Resenha | Contos Inacabados – J.R.R. Tolkien

Para J.R.R. Tolkien, a fantasia é tangível tal uma imaginação tão nobre, que merece ser palpável aqueles que nela mergulham. Peter Jackson entendeu isso, e fez da Terra-Média nos cinemas algo vivo, e pulsante. Ainda assim, sempre esteve em seus três grandes filmes passos atrás da força literária das experiências imersivas do mestre absoluto da fantasia moderna, tanto em narrativas acabadas e coerentes como as de O Senhor dos Anéis, O Hobbit e O Silmarillion, quanto em outros de seus tratados menos conhecidos. De posse de inúmeros contos incompletos que habitavam apenas a mente multicriativa do autor para servirem de rascunho a algo muito mais ambicioso, uma verdadeira colcha de retalhos sobre o mundo extremamente real que existia na cabeça (e nos dedos) de Tolkien, seu filho Christopher Tolkien tratou de reunir todos os manuscritos originais, sete anos após o falecimento do seu pai, em um único e honorável volume da editora WMF Martins Fontes, no Brasil.

Assim, a fim de aprofundar o encantamento das obras do mestre, concebeu em quase seiscentas páginas um longo objeto de análise da impagável e inesgotável potência fantasiosa de Tolkien – ainda que não tão empolgante quanto suas outras inserções sem-par no gênero. Longe de transmitir um gosto de esgotamento ou abuso as ideias sem fim do pai, Christopher nos propõe imprimir uma coerência e uma fruição dinâmica entre narrativas inacabadas, apêndices discursivos e notas descritivas a respeito de inúmeros detalhes, e coisas não-ditas e não-escritas que sempre habitaram o pano de fundo de suas populares histórias. Isso nos faz imaginar quais notas enriquecedoras (e obscuras) podem existir, para sempre escondidas, acerca de Dom Quixote, Dom Casmurro e, porque não, as peças de William Shakespeare. O que seus grandes autores também não deixaram de fora dos seus escritos principais? Anotações oriundas de consciências naturalmente privilegiadas.

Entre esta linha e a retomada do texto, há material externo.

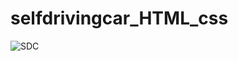 # selfdrivingcar_HTML_css

![SDC](https://github.com/ankitsinghh12/selfdrivingcar_HTML_css/assets/91384444/a6685a4d-a07b-44c9-9fe2-21d10677c0ef)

Tarefa hercúlea como só, logo na introdução já atestamos as dificuldades da produção de Contos Inacabados, uma vez que cada conto demandou um tratamento diferente, combinando alguns relatos curtos do próprio Tolkien ao longo dos textos, e pedaços de outras citações que o autor foi dando ao longo da vida sobre aspectos complementares à sua gigantesca obra – sempre alimentando e sofisticando a mitologia de suas criações, lendas e entidades tão imortais, quanto as palavras que as descrevem. Aqui, tais “retalhos” são divididos entre a primeira era (que dá cabo de grande parte dos detalhes da fantasia principal de O Silmarillion), uma segunda era (reservada principalmente a exploração da geografia da Terra-Média, e a etimologia de vários nomes que já fazem parte do grande arco do O Senhor dos Anéis, como o sábio Gandalf e a magnífica Galadriel) e uma terceira era, estabelecendo nesta última faixa temporal recortes interessantes de muito do que foi lido (e visto) em A Sociedade do Anel – revelando inclusive que Gollum fugiu para Moria para escapar dos agentes de Sauron, atrás dele devido a certeza de que a criatura sabia onde estava escondido o Um anel.

É certo que o magnetismo que Tolkien desperta não precisa de um grande acabamento a preencher tudo aquilo que não é descrito em suas narrativas fundamentais. Assim sendo, Contos Inacabados acaba sendo um complemento de luxo aos mais curiosos e ávidos pelos pormenores de uma história quase que interminável (através das gerações que (re)modelaram os destinos da Terra-Média) devido suas proporções realmente majestosas, e repletas de inspiração aos próximos mestres da fantasia – e não um mero escapismo, como muitas vezes é confundida, hoje em dia. Não se deve negar a oportunidade de conhecer o processo criativo dos grandes mestres, por mais tortuoso e nada glamoroso que este possa ser, mas não estar a par de suas minúcias não resume seus efeitos sobre os fãs do material. Se em Silmarillion nós conhecemos as fundações dessa dimensão de dragões e inúmeras formas de poder, Christopher Tolkien nos apresenta a reunião dos blocos de notas do seu pai – extensos o bastante para preencher um tijolo literário enriquecedor ao grande todo, mas um tanto desnecessário, no uso menos cruel possível da palavra.